With the eruptions going on in Costa Rica and Guatemala, volcano’s are, right now, a pretty hot topic. There are actually two volcanoes within a half-hour of Granada, alone! Yesterday we went to one of them – Masaya Volcano. There’s several craters, or calderas, in the volcano, a couple of them active. You could walk right up to the mouth of some, and look down. However, it’s so gassy with hydrochloric acid, chlorine, and such, you can’t see very far, and you can only stay at the mouth of the crater for five minutes. It was still pretty interesting, though.
There’s three main volcano types – shield, cinder cone, and composite. Shield volcanos, like Mauna Hoa and Mauna Kei in Hawaii, are flatter, bigger, made from what used to be fluid lava flows, and fairly common. Cinder cones are a shaped like a stereotypical volcano, the most common type of volcano (according to some) and often made from ash of previous explosions. Examples could include Tantalus, in Hawaii, and ConcĂ©ption on Ometepe, here in Nicaragua. Lastly, composite volcanoes are made from the remains of many eruptions – they’re also called strato-volcanoes. Mt. St. Helens and Mount Fuji are famous examples of these.

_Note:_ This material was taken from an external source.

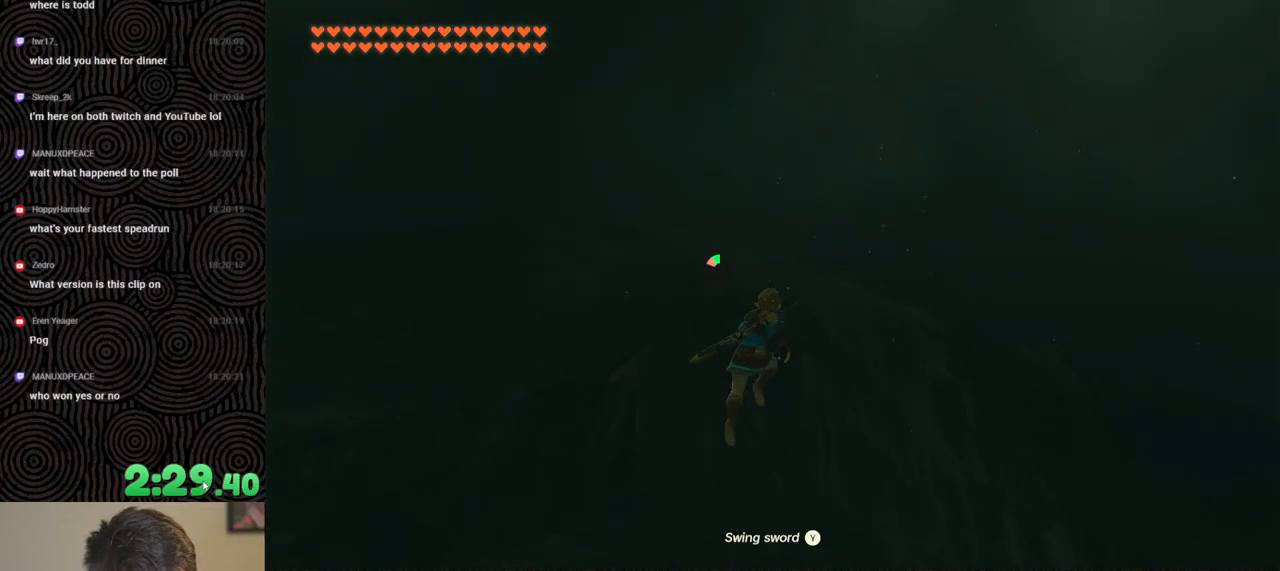
{"buttons": [], "left_stick": "up", "right_stick": "down", "events": [[283, "B", "up"], [333, "right_stick", "down"]]}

Theories on why volcanoes erupt have developed a lot over the years. At first, many groups of indigenous peoples believed there were gods who lived in volcanoes. When the gods got angry, the volcano would erupt, and so human sacrifices were made in attempts to keep the god content. Later on, an idea was developed that in the ocean, the water acts as a magnifying glass, and melts the rock on the ocean floor. The magma is then ejected through holes in the ground. We know now that can’t be true, as light doesn’t reach the bottom of the ocean, but back then it was a common theory.

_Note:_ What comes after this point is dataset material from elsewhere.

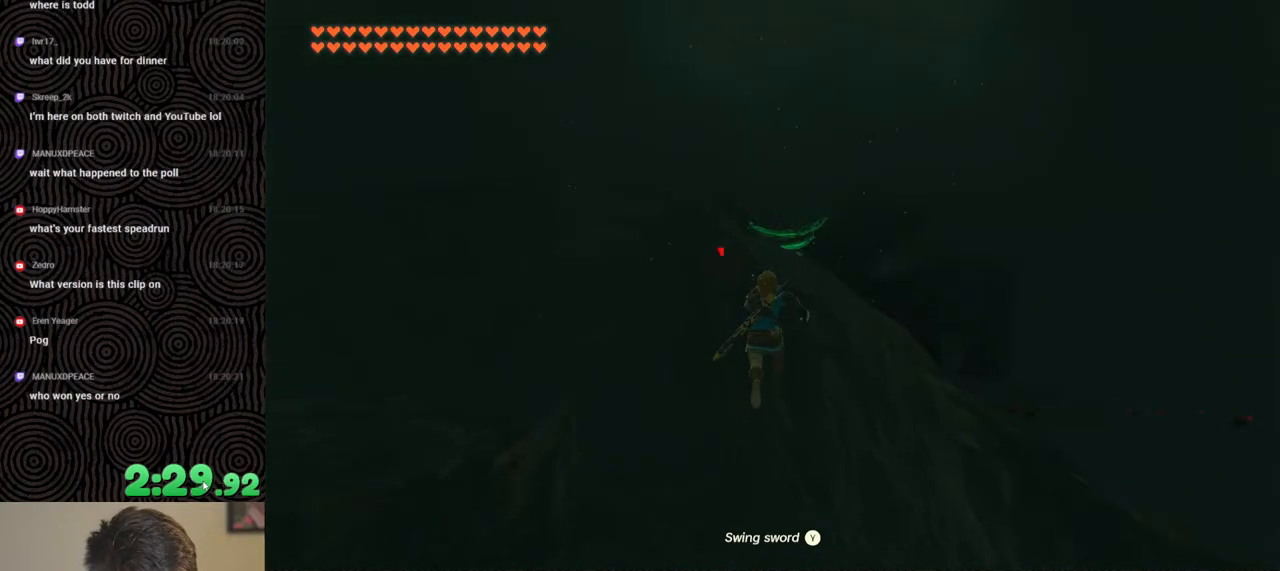
{"buttons": [], "left_stick": "up", "right_stick": "down", "events": []}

We know now how volcanoes are made, and how eruptions are caused by magma being fluid and trying to bubble to the surface. We know that the moving o the tectonic plates means there’s more volcanoes in the Pacific ‘Ring of Fire’ than most of the rest of the world. We know how to use seismographs to track earthquakes, and how earthquakes affect volcanoes. We know how much damage volcanoes have done in the past, and how to stop so many people from dying in the next major eruption. Volcanoes can be awfully scary, but they’re still pretty cool.